● What is expected
Locate every line in the records that contains the string "sketchPlane" and copy each of those lines.

(Records from a dataset)
#####

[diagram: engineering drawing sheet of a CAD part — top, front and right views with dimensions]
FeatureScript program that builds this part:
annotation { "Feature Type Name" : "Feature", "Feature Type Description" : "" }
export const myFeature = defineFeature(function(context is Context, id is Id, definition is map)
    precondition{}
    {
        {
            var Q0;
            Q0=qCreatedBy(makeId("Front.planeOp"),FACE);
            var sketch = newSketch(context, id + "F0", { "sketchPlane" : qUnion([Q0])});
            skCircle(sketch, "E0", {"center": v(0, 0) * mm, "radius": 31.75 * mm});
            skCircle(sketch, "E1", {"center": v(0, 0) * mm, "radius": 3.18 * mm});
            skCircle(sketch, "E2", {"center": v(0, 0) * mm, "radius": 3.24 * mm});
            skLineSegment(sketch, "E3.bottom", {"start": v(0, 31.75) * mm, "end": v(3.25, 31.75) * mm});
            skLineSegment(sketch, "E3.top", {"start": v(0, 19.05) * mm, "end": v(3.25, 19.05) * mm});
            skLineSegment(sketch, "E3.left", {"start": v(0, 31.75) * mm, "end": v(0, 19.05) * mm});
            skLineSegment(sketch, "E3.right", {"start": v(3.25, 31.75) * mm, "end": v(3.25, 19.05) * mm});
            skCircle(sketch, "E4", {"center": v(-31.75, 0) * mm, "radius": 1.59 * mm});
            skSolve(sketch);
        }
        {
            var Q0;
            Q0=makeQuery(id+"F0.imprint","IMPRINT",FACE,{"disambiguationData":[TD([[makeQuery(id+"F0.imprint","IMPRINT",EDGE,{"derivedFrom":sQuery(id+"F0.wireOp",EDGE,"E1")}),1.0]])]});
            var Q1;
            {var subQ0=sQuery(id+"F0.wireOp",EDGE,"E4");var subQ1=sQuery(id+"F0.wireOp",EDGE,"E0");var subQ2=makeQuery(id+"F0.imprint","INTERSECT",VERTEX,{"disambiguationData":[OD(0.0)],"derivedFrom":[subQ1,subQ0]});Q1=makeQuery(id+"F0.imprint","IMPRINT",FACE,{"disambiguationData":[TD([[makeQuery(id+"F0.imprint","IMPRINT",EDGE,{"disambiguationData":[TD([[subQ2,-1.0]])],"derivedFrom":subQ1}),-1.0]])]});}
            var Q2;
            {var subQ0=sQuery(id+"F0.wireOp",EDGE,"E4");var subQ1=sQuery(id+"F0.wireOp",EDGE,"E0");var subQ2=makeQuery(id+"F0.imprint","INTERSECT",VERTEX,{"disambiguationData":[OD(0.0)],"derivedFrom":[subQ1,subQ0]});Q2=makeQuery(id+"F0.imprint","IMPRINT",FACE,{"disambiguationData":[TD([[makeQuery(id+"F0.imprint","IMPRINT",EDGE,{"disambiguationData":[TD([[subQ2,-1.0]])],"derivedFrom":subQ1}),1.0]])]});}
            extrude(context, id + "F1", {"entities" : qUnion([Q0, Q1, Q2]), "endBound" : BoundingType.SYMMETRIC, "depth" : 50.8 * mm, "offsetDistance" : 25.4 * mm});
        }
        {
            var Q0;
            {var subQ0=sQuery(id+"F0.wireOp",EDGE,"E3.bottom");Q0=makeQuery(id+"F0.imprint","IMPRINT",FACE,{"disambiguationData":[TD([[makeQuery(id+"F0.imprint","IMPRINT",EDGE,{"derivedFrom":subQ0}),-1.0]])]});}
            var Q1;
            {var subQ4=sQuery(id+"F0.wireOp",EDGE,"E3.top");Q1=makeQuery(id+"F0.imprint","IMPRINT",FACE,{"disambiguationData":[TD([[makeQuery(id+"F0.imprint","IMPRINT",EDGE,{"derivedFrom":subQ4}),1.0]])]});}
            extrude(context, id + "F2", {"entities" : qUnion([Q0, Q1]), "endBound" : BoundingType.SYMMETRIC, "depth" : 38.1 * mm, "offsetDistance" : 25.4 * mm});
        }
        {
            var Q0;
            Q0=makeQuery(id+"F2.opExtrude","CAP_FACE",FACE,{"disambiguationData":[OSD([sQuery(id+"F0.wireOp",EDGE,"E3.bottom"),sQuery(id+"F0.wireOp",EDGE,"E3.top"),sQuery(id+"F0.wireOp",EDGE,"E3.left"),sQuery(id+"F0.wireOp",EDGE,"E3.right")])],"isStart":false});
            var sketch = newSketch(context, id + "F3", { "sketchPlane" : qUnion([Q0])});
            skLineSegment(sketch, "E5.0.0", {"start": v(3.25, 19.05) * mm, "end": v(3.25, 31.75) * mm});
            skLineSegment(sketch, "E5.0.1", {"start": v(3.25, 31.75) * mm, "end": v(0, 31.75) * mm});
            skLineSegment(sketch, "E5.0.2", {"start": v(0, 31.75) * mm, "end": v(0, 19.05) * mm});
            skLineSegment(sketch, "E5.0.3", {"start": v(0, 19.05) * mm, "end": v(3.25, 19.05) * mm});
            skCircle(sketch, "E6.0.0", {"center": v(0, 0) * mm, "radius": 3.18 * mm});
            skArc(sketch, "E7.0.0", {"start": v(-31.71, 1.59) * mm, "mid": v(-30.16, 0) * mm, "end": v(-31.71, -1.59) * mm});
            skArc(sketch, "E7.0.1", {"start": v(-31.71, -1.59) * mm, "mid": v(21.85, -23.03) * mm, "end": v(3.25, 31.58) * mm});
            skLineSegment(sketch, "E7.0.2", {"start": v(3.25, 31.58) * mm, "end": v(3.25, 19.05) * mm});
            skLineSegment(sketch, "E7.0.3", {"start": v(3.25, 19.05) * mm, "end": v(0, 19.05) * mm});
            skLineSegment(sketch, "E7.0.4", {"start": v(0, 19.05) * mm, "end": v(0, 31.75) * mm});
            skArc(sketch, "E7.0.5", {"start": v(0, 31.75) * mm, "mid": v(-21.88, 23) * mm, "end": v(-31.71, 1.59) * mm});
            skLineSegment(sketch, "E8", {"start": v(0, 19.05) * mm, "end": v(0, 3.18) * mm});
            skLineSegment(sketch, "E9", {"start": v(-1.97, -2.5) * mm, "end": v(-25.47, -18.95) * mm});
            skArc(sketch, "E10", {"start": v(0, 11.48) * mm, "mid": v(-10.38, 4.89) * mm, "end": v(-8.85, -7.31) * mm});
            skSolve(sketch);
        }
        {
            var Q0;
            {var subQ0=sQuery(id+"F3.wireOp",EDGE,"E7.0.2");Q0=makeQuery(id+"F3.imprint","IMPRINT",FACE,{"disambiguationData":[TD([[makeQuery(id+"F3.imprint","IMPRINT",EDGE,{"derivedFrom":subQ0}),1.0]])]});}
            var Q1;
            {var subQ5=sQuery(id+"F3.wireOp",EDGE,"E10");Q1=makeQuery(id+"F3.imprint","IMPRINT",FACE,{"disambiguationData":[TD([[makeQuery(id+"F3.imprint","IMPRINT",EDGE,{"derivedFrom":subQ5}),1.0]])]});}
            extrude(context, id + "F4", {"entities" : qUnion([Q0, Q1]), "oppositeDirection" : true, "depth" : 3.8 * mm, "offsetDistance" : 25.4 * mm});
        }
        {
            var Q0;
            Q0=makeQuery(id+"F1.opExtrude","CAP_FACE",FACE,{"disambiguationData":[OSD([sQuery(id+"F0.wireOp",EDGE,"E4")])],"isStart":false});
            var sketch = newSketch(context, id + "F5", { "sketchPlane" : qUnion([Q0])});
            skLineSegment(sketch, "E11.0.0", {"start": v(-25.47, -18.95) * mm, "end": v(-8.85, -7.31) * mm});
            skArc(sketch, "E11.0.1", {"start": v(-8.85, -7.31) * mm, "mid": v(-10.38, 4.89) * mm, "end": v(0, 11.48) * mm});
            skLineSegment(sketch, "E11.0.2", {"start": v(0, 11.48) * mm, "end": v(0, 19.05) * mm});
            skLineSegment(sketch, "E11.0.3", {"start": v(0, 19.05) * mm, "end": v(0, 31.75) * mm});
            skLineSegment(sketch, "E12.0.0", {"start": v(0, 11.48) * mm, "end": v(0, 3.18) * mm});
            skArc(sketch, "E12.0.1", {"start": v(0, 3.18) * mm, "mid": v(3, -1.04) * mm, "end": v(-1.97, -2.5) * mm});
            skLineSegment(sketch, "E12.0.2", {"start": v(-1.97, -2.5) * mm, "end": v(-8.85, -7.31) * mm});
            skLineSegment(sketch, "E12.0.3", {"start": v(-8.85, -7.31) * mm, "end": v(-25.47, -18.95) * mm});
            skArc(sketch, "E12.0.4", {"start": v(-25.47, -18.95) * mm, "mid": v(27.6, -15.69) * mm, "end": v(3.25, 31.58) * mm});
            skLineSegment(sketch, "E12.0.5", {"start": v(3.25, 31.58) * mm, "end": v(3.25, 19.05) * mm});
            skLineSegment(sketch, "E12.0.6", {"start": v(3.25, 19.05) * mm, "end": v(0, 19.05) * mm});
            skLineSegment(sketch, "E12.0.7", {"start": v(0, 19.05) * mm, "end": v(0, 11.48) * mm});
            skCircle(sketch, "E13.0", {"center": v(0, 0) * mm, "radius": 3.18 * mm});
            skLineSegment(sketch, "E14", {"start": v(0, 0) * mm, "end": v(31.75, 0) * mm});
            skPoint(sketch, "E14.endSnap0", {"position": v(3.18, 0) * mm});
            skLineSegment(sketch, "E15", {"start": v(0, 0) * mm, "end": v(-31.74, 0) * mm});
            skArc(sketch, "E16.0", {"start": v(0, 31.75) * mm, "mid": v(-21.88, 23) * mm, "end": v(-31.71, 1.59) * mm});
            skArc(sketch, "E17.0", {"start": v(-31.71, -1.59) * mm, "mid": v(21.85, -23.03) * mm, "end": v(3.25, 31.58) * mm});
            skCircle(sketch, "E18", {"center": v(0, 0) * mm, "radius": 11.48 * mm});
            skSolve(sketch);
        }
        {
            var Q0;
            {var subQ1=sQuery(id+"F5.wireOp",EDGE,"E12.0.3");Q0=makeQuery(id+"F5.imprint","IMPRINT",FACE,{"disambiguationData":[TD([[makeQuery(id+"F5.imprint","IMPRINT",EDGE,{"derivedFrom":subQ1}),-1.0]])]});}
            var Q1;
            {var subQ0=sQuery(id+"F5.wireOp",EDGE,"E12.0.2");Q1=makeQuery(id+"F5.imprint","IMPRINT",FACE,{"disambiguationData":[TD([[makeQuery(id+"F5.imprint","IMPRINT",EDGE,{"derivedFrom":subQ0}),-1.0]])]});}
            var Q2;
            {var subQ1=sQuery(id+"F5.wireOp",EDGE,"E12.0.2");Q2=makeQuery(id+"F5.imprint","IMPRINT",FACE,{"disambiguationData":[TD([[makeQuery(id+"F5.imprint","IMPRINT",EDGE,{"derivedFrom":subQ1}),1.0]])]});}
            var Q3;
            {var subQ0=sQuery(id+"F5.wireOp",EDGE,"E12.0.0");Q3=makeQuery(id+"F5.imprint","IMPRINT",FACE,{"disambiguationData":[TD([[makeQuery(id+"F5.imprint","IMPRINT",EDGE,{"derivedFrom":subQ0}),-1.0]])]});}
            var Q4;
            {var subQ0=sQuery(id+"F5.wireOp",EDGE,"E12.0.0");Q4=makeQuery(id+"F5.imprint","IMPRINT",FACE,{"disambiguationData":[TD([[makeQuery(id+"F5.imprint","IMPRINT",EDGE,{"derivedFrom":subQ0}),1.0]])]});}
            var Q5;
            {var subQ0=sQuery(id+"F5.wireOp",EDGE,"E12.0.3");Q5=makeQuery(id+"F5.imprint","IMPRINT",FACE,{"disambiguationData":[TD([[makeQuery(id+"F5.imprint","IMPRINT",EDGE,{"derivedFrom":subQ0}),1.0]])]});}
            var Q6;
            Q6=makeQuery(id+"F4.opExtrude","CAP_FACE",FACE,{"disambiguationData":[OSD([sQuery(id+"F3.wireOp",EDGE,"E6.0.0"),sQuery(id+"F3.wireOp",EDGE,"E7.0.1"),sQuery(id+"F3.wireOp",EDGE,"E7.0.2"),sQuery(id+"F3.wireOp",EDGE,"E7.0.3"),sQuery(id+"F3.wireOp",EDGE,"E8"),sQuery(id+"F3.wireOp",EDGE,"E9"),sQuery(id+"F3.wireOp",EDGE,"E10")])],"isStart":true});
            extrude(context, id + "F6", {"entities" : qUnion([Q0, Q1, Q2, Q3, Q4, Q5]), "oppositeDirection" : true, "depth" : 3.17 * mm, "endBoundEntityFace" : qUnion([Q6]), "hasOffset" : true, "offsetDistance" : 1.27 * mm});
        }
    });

#####

● Full answer
            var sketch = newSketch(context, id + "F0", { "sketchPlane" : qUnion([Q0])});
            var sketch = newSketch(context, id + "F3", { "sketchPlane" : qUnion([Q0])});
            var sketch = newSketch(context, id + "F5", { "sketchPlane" : qUnion([Q0])});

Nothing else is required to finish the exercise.